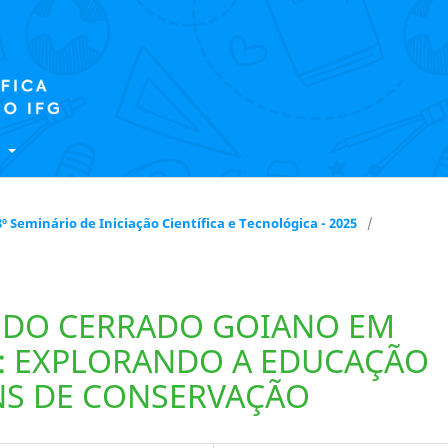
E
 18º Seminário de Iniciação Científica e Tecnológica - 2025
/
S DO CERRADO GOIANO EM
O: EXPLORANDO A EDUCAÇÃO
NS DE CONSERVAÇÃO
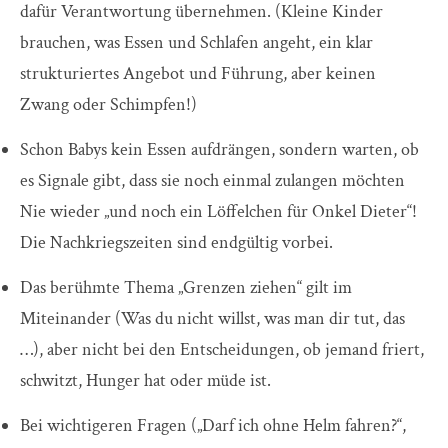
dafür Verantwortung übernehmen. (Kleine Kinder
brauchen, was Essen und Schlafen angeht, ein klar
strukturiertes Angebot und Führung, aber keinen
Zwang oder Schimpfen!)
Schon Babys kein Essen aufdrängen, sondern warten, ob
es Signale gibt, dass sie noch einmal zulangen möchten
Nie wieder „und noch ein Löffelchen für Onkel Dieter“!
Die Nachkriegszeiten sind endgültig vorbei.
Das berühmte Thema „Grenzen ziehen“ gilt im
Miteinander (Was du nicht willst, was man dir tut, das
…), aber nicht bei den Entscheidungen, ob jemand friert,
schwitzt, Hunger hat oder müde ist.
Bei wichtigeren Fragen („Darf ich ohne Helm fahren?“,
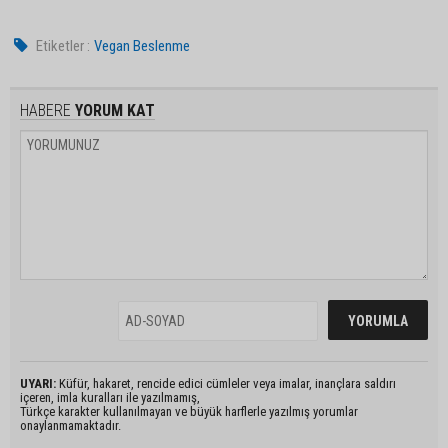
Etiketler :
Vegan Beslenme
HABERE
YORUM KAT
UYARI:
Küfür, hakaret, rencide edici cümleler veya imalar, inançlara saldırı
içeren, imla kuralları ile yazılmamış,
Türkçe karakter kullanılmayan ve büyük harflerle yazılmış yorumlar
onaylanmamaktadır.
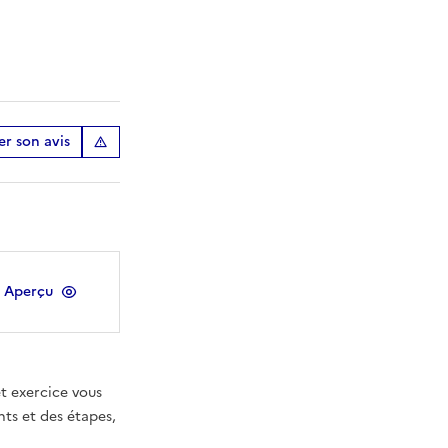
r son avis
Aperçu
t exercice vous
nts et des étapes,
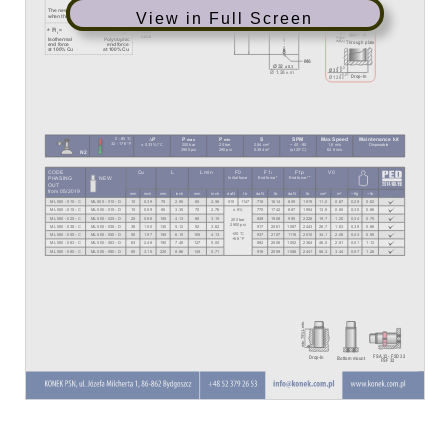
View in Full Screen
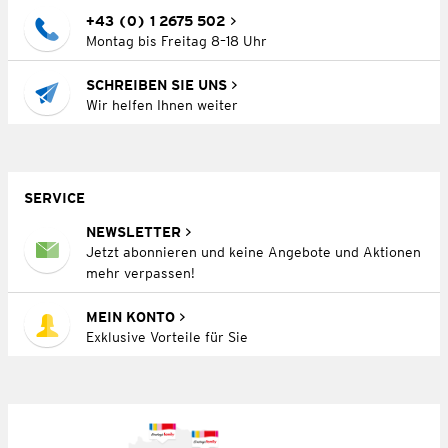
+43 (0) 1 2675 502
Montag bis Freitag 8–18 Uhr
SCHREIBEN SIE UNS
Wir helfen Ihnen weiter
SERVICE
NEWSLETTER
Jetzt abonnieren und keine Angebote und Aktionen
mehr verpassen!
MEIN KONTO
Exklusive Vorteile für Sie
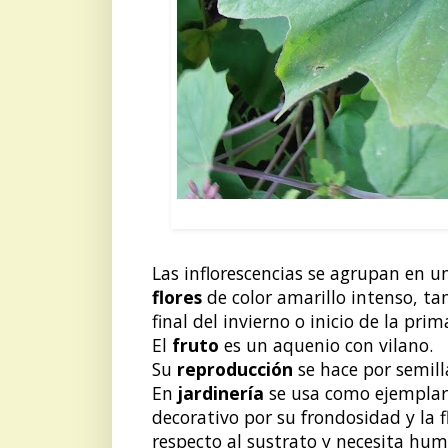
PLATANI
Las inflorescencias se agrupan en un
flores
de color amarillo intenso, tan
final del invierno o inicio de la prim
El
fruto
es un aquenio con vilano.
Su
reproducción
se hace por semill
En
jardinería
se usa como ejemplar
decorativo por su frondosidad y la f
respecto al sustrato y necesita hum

★ ★ ★

# Instructions to follow:
Filter the lines above, keeping and copying those that contain "nicht".

# Output:
Miteinander (Was du nicht willst, was man dir tut, das
…), aber nicht bei den Entscheidungen, ob jemand friert,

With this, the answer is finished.